WHAT IS BEING ASKED »
Your copy should match the records exactly, except that it contains no pictures.

%%

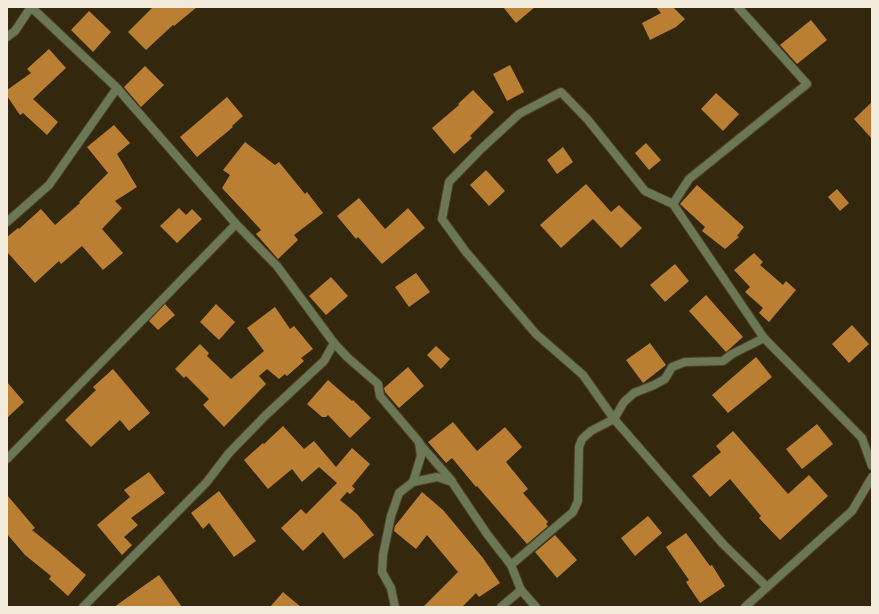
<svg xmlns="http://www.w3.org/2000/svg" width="879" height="614" viewBox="0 0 879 614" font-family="'PT Sans Narrow',sans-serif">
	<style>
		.building { fill: #bb7f34 }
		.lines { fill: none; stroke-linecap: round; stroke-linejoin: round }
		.minor-casing { stroke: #4e422b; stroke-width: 10 }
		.minor { stroke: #6b7755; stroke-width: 8 }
	</style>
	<rect width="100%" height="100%" fill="#33270e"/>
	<g class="building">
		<path d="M153,7h44l-23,19 -1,-1 -27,25 -18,-18z"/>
		<path d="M503,7h32l-19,16z"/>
		<path d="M656,7h17l12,12 -9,8 -26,13 -8,-17 19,-10z"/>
		<path d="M89,11l22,21 -18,20 -22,-22z"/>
		<path d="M811,20l16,20 -30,24 -17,-19z"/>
		<path d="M49,49l17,19 -33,31 25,23 -11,13 -24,-22 -3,2 -13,-19v-6l24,-17 -4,-4z"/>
		<path d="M510,65l14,27 -17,9 -14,-27z"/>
		<path d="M145,66l19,19 -23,22 -17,-20z"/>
		<path d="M473,90l21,22 -24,24 2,2 -18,16 -22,-26 27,-23 -1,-1z"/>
		<path d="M716,93l23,21 -16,17 -22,-22z"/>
		<path d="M227,97l16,19 -11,10 1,1 -36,30 -17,-20z"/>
		<path d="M872,102v37l-18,-20z"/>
		<path d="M114,125l16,18 -13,11 20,33 -22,14 7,7 -20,21 21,24 -20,17 -21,-24 -21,18 -2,-3 -24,22 -28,-31v-15l11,-9 1,1 22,-20 14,16 25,-22 -1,-1 29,-29 -21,-26z"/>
		<path d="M245,142l30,23 4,-3 26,32 2,-2 16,21 -29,22 4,5 -20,19 -22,-25 5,-4 -39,-42 8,-13 -7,-5z"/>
		<path d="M646,143l15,17 -12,10 -14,-17z"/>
		<path d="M563,147l10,15 -16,12 -10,-14z"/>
		<path d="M486,170l19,21 -16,15 -19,-21z"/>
		<path d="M586,184l25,28 8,-7 23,23 -21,20 -28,-29 -32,29 -21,-23z"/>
		<path d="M697,185l47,42 -7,9 2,1 -14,12 -23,-18 3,-4 -25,-23z"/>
		<path d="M837,189l12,14 -9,8 -12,-14z"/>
		<path d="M359,198l26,31 23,-21 17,20 -43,36 -24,-27 -2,2 -19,-23z"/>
		<path d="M179,208l7,7 6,-6 10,10 -25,24 -17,-17z"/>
		<path d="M754,253l9,9 -3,3 23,20 3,-4 10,9 -27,32 -10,-9 4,-5 -18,-16 5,-5 -16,-17z"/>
		<path d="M675,264l14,17 -24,21 -15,-17z"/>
		<path d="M416,273l14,19 -21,15 -14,-20z"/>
		<path d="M331,277l17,19 -22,19 -17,-19z"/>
		<path d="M706,295l37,42 -17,15 -37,-41z"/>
		<path d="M165,304l10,11 -17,15 -9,-9z"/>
		<path d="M216,304l19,18 -16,18 -19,-18z"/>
		<path d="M275,307l15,22 4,-3 19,23 -12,9 3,3 -17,15 -2,-2 -6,5 -12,-10 -8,7 7,8 -42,43 -21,-22 6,-6 -23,-23 -2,2 -9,-9 25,-25 9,9 -2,3 24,23 33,-28 -17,-23z"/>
		<path d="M852,325l17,19 -20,19 -17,-19z"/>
		<path d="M650,343l16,22 -23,18 -17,-23z"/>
		<path d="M436,346l14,13 -9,10 -14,-14z"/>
		<path d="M756,357l16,20 -44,36 -16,-18z"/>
		<path d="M408,367l16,19 -25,22 -14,-16 -1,-4z"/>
		<path d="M113,369l37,44 -21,18 -9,-11 -29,27 -26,-27 31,-30 -3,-3z"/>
		<path d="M328,380l24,21 1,-1 18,18 -21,20 -22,-23 -2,2h-4l-15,-13z"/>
		<path d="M7,382l17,20 -17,16z"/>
		<path d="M453,422l24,29 28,-24 17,20 -16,15 22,27 -5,4 25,29 -2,2 2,2 -21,18 -50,-58 -1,1 -24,-29 -6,5 -18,-21z"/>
		<path d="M817,424l16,20 -31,25 -16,-20z"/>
		<path d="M283,426l21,23 10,-8 22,26 16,-19 18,16 -18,22 3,3 -5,5 -3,-2 -7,8 17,14 17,21 -30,24 -21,-27 -20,19 -22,-23 20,-19 5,5 31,-31 -18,-16 -17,15 -10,-13 -24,20 -24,-29 19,-17 1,1z"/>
		<path d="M733,431l55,63 21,-19 19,21 -48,44 -21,-22 2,-2 -31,-37 -20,18 -18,-21 29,-24 -5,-6z"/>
		<path d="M149,472l16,21 -34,25 7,7 -14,12 8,8 -10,10 -25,-30 33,-28 -6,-7z"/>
		<path d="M219,491l37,50 -22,16 -25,-34 -6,6 -12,-16z"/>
		<path d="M422,492l21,18 40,48 17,25 -21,14 -3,-4 -14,14h-39l35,-35 -31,-37 -11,14 -22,-18 1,-5z"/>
		<path d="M7,495l28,33 -3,2 25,20 29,25 -18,21 -19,-17 2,-3 -26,-21 -18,-21z"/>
		<path d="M648,516l14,17 -27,23 -14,-18z"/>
		<path d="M686,533l24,33 2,-1 13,21 -25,17 -14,-21 3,-2 -23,-33z"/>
		<path d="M555,535l22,25 -20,18 -22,-26z"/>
		<path d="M159,575l23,32h-68z"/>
		<path d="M283,592l18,15h-31z"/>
	</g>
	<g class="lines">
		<g class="minor-casing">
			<g id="minor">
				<path d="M31,7l86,81 119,136 41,42 57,77 13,14 31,27 2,12 39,46 2,14 -8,26"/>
				<path d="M738,7l69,77 -118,95 -16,25 91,134 98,100 10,28"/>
				<path d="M7,37l8,-6 16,-24"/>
				<path d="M673,204l-28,-13 -57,-71 -27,-28 -42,22 -39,36 -31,32 -7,37 24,33 70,82 47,41 31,44 109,125 44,43"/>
				<path d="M7,222l42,-37 68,-97"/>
				<path d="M419,443l33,38"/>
				<path d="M7,459l229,-235"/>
				<path d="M511,565l10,25 15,17"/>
				<path d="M83,607l123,-124 23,-30 37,-38 58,-54 10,-18"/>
				<path d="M395,607l-4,-19 -9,-16 1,-17 8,-39 8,-23 14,-11 24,-5 15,5 35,52 24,31 62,-53 5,-11 1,-54 3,-8 9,-8 23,-12 10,-17 10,-9 20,-8 11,-6 7,-12 13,-5 38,-1 9,-7 32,-16"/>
				<path d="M501,607l20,-17"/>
				<path d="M745,607l107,-96 20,-34"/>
			</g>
		</g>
		<use href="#minor" class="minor"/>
	</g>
	<rect width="879" height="614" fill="none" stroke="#f2eadb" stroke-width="16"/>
</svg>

%%

RESPONSE »
<svg xmlns="http://www.w3.org/2000/svg" width="879" height="614" viewBox="0 0 879 614" font-family="'PT Sans Narrow',sans-serif">
	<style>
		.building { fill: #bb7f34 }
		.lines { fill: none; stroke-linecap: round; stroke-linejoin: round }
		.minor-casing { stroke: #4e422b; stroke-width: 10 }
		.minor { stroke: #6b7755; stroke-width: 8 }
	</style>
	<rect width="100%" height="100%" fill="#33270e"/>
	<g class="building">
		<path d="M153,7h44l-23,19 -1,-1 -27,25 -18,-18z"/>
		<path d="M503,7h32l-19,16z"/>
		<path d="M656,7h17l12,12 -9,8 -26,13 -8,-17 19,-10z"/>
		<path d="M89,11l22,21 -18,20 -22,-22z"/>
		<path d="M811,20l16,20 -30,24 -17,-19z"/>
		<path d="M49,49l17,19 -33,31 25,23 -11,13 -24,-22 -3,2 -13,-19v-6l24,-17 -4,-4z"/>
		<path d="M510,65l14,27 -17,9 -14,-27z"/>
		<path d="M145,66l19,19 -23,22 -17,-20z"/>
		<path d="M473,90l21,22 -24,24 2,2 -18,16 -22,-26 27,-23 -1,-1z"/>
		<path d="M716,93l23,21 -16,17 -22,-22z"/>
		<path d="M227,97l16,19 -11,10 1,1 -36,30 -17,-20z"/>
		<path d="M872,102v37l-18,-20z"/>
		<path d="M114,125l16,18 -13,11 20,33 -22,14 7,7 -20,21 21,24 -20,17 -21,-24 -21,18 -2,-3 -24,22 -28,-31v-15l11,-9 1,1 22,-20 14,16 25,-22 -1,-1 29,-29 -21,-26z"/>
		<path d="M245,142l30,23 4,-3 26,32 2,-2 16,21 -29,22 4,5 -20,19 -22,-25 5,-4 -39,-42 8,-13 -7,-5z"/>
		<path d="M646,143l15,17 -12,10 -14,-17z"/>
		<path d="M563,147l10,15 -16,12 -10,-14z"/>
		<path d="M486,170l19,21 -16,15 -19,-21z"/>
		<path d="M586,184l25,28 8,-7 23,23 -21,20 -28,-29 -32,29 -21,-23z"/>
		<path d="M697,185l47,42 -7,9 2,1 -14,12 -23,-18 3,-4 -25,-23z"/>
		<path d="M837,189l12,14 -9,8 -12,-14z"/>
		<path d="M359,198l26,31 23,-21 17,20 -43,36 -24,-27 -2,2 -19,-23z"/>
		<path d="M179,208l7,7 6,-6 10,10 -25,24 -17,-17z"/>
		<path d="M754,253l9,9 -3,3 23,20 3,-4 10,9 -27,32 -10,-9 4,-5 -18,-16 5,-5 -16,-17z"/>
		<path d="M675,264l14,17 -24,21 -15,-17z"/>
		<path d="M416,273l14,19 -21,15 -14,-20z"/>
		<path d="M331,277l17,19 -22,19 -17,-19z"/>
		<path d="M706,295l37,42 -17,15 -37,-41z"/>
		<path d="M165,304l10,11 -17,15 -9,-9z"/>
		<path d="M216,304l19,18 -16,18 -19,-18z"/>
		<path d="M275,307l15,22 4,-3 19,23 -12,9 3,3 -17,15 -2,-2 -6,5 -12,-10 -8,7 7,8 -42,43 -21,-22 6,-6 -23,-23 -2,2 -9,-9 25,-25 9,9 -2,3 24,23 33,-28 -17,-23z"/>
		<path d="M852,325l17,19 -20,19 -17,-19z"/>
		<path d="M650,343l16,22 -23,18 -17,-23z"/>
		<path d="M436,346l14,13 -9,10 -14,-14z"/>
		<path d="M756,357l16,20 -44,36 -16,-18z"/>
		<path d="M408,367l16,19 -25,22 -14,-16 -1,-4z"/>
		<path d="M113,369l37,44 -21,18 -9,-11 -29,27 -26,-27 31,-30 -3,-3z"/>
		<path d="M328,380l24,21 1,-1 18,18 -21,20 -22,-23 -2,2h-4l-15,-13z"/>
		<path d="M7,382l17,20 -17,16z"/>
		<path d="M453,422l24,29 28,-24 17,20 -16,15 22,27 -5,4 25,29 -2,2 2,2 -21,18 -50,-58 -1,1 -24,-29 -6,5 -18,-21z"/>
		<path d="M817,424l16,20 -31,25 -16,-20z"/>
		<path d="M283,426l21,23 10,-8 22,26 16,-19 18,16 -18,22 3,3 -5,5 -3,-2 -7,8 17,14 17,21 -30,24 -21,-27 -20,19 -22,-23 20,-19 5,5 31,-31 -18,-16 -17,15 -10,-13 -24,20 -24,-29 19,-17 1,1z"/>
		<path d="M733,431l55,63 21,-19 19,21 -48,44 -21,-22 2,-2 -31,-37 -20,18 -18,-21 29,-24 -5,-6z"/>
		<path d="M149,472l16,21 -34,25 7,7 -14,12 8,8 -10,10 -25,-30 33,-28 -6,-7z"/>
		<path d="M219,491l37,50 -22,16 -25,-34 -6,6 -12,-16z"/>
		<path d="M422,492l21,18 40,48 17,25 -21,14 -3,-4 -14,14h-39l35,-35 -31,-37 -11,14 -22,-18 1,-5z"/>
		<path d="M7,495l28,33 -3,2 25,20 29,25 -18,21 -19,-17 2,-3 -26,-21 -18,-21z"/>
		<path d="M648,516l14,17 -27,23 -14,-18z"/>
		<path d="M686,533l24,33 2,-1 13,21 -25,17 -14,-21 3,-2 -23,-33z"/>
		<path d="M555,535l22,25 -20,18 -22,-26z"/>
		<path d="M159,575l23,32h-68z"/>
		<path d="M283,592l18,15h-31z"/>
	</g>
	<g class="lines">
		<g class="minor-casing">
			<g id="minor">
				<path d="M31,7l86,81 119,136 41,42 57,77 13,14 31,27 2,12 39,46 2,14 -8,26"/>
				<path d="M738,7l69,77 -118,95 -16,25 91,134 98,100 10,28"/>
				<path d="M7,37l8,-6 16,-24"/>
				<path d="M673,204l-28,-13 -57,-71 -27,-28 -42,22 -39,36 -31,32 -7,37 24,33 70,82 47,41 31,44 109,125 44,43"/>
				<path d="M7,222l42,-37 68,-97"/>
				<path d="M419,443l33,38"/>
				<path d="M7,459l229,-235"/>
				<path d="M511,565l10,25 15,17"/>
				<path d="M83,607l123,-124 23,-30 37,-38 58,-54 10,-18"/>
				<path d="M395,607l-4,-19 -9,-16 1,-17 8,-39 8,-23 14,-11 24,-5 15,5 35,52 24,31 62,-53 5,-11 1,-54 3,-8 9,-8 23,-12 10,-17 10,-9 20,-8 11,-6 7,-12 13,-5 38,-1 9,-7 32,-16"/>
				<path d="M501,607l20,-17"/>
				<path d="M745,607l107,-96 20,-34"/>
			</g>
		</g>
		<use href="#minor" class="minor"/>
	</g>
	<rect width="879" height="614" fill="none" stroke="#f2eadb" stroke-width="16"/>
</svg>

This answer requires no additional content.